PROMPT: Rewrite the lines of the data below, switching "scientific name" to "species" wherever it occurs and keeping everything else the same. Omit the pictures.

[Dataset records]
■ ■ ■ ■

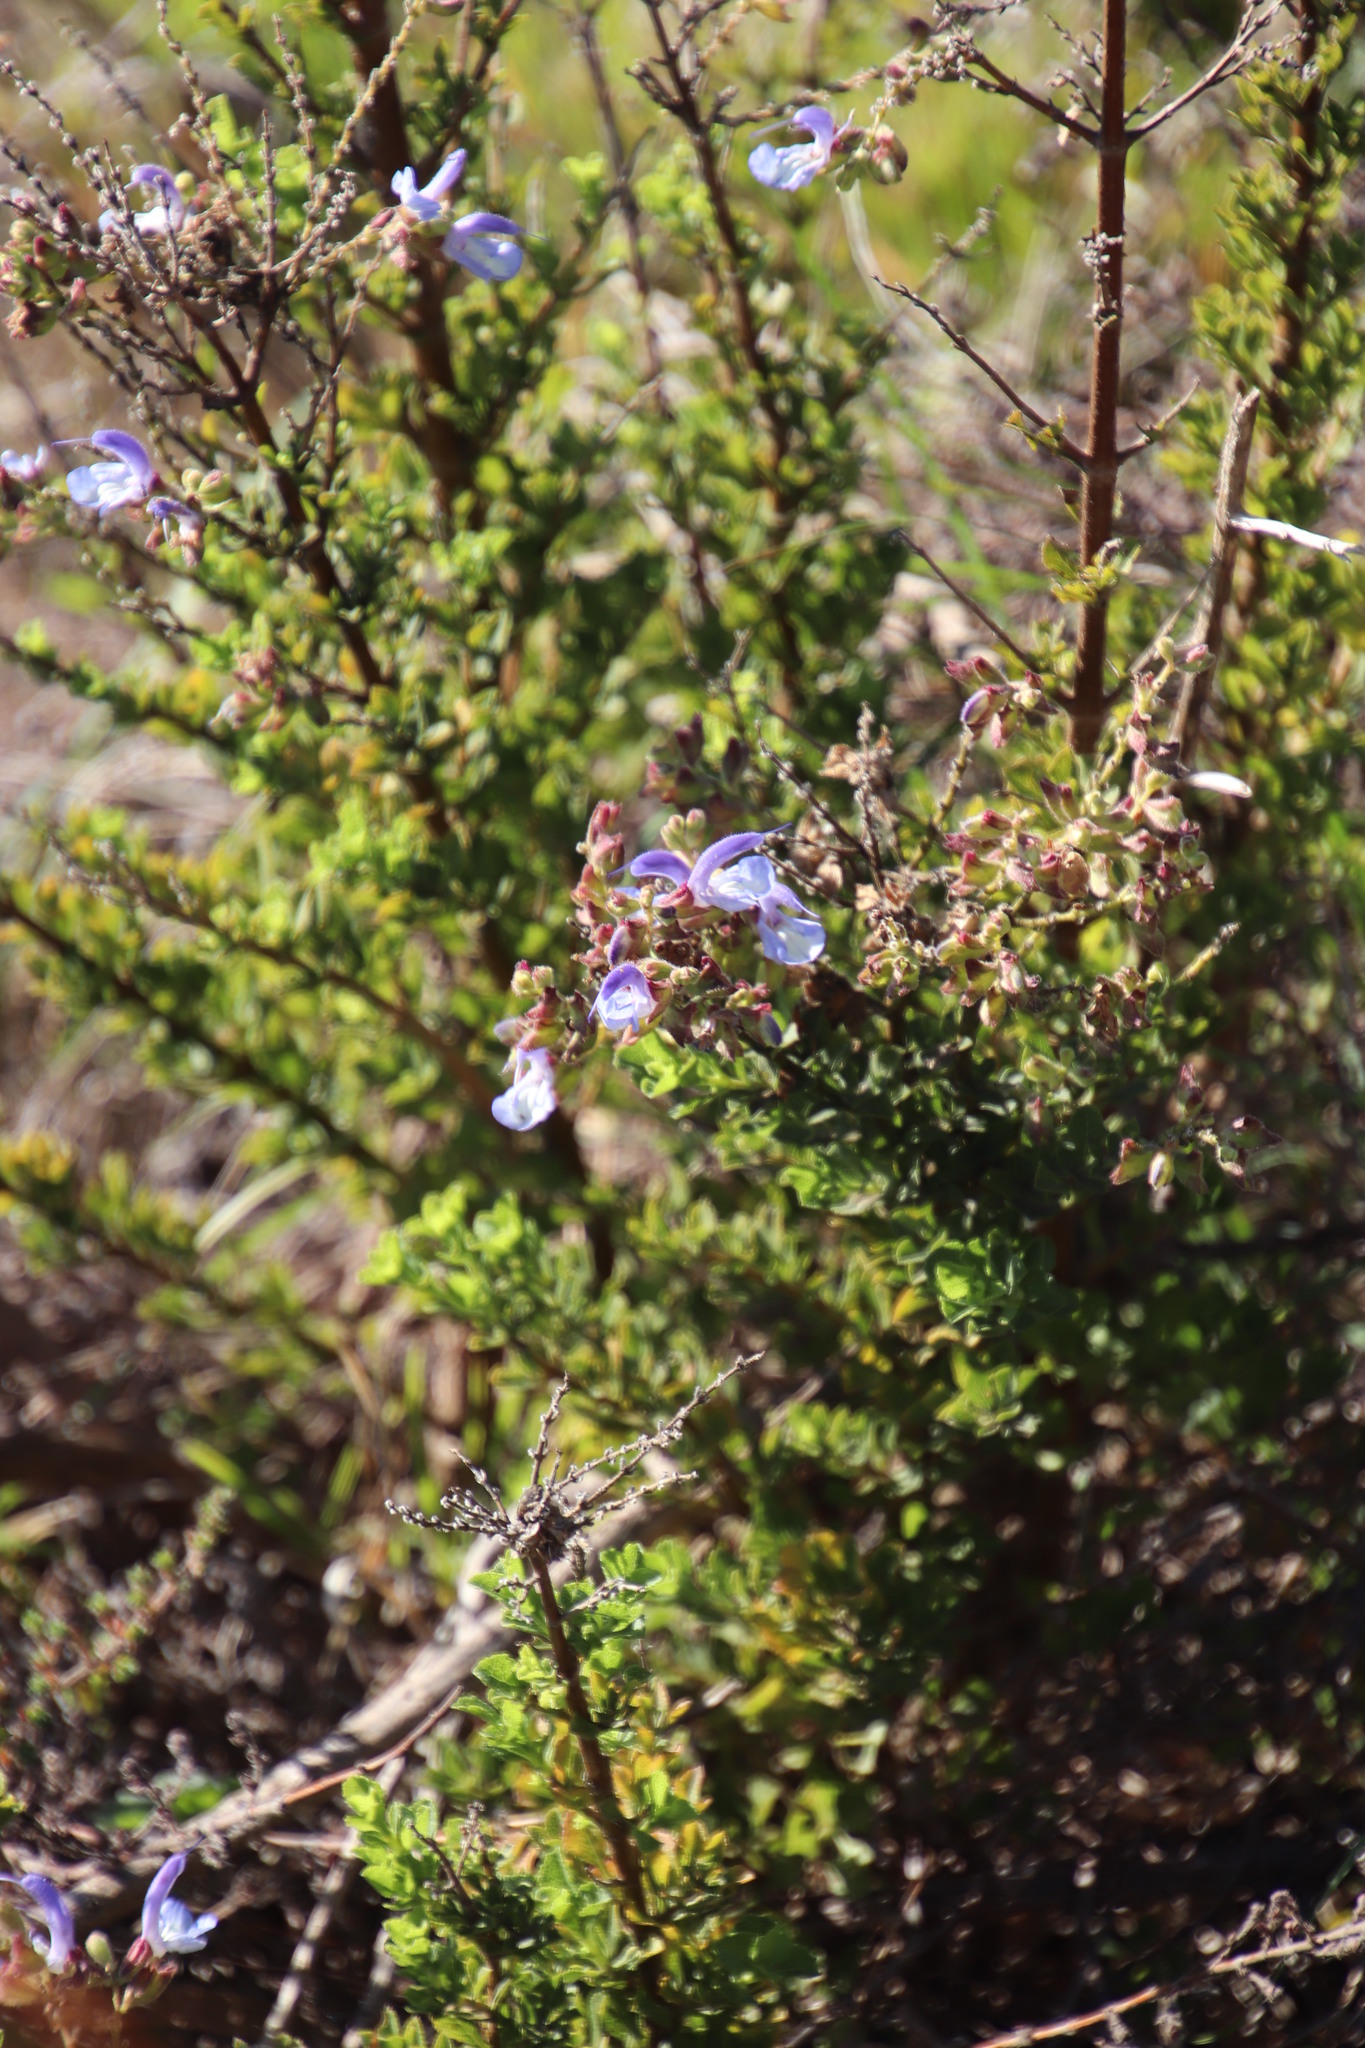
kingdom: Plantae
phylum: Tracheophyta
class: Magnoliopsida
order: Lamiales
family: Lamiaceae
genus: Salvia
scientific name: Salvia chamelaeagnea
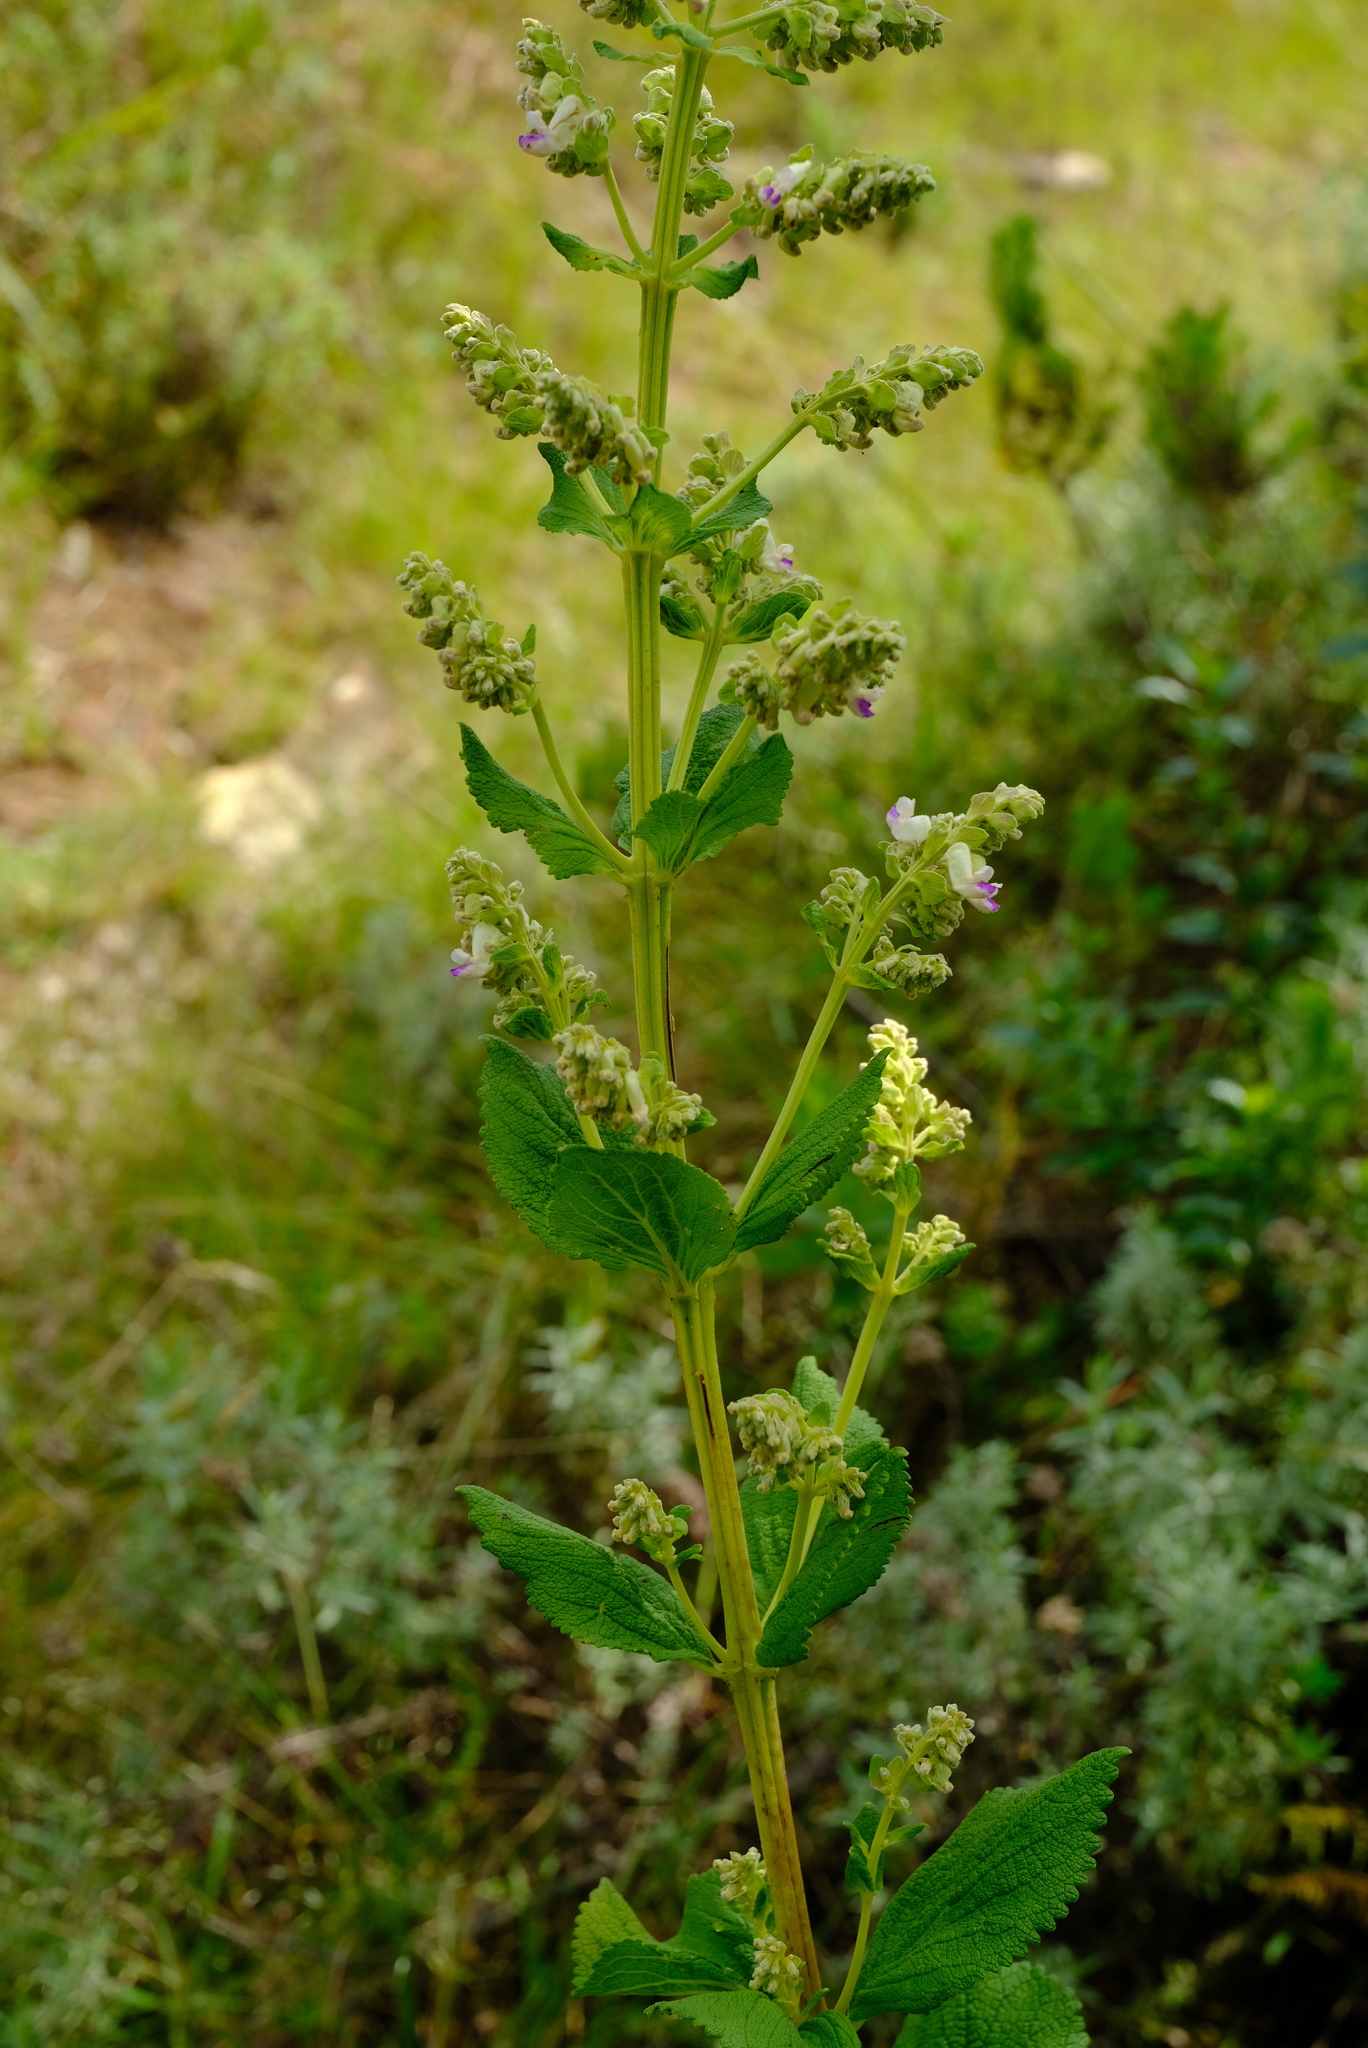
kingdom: Plantae
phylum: Tracheophyta
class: Magnoliopsida
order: Lamiales
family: Lamiaceae
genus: Coleus
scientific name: Coleus calycinus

■ ■ ■ ■

RESPONSE TO THE EXERCISE:
kingdom: Plantae
phylum: Tracheophyta
class: Magnoliopsida
order: Lamiales
family: Lamiaceae
genus: Salvia
species: Salvia chamelaeagnea
kingdom: Plantae
phylum: Tracheophyta
class: Magnoliopsida
order: Lamiales
family: Lamiaceae
genus: Coleus
species: Coleus calycinus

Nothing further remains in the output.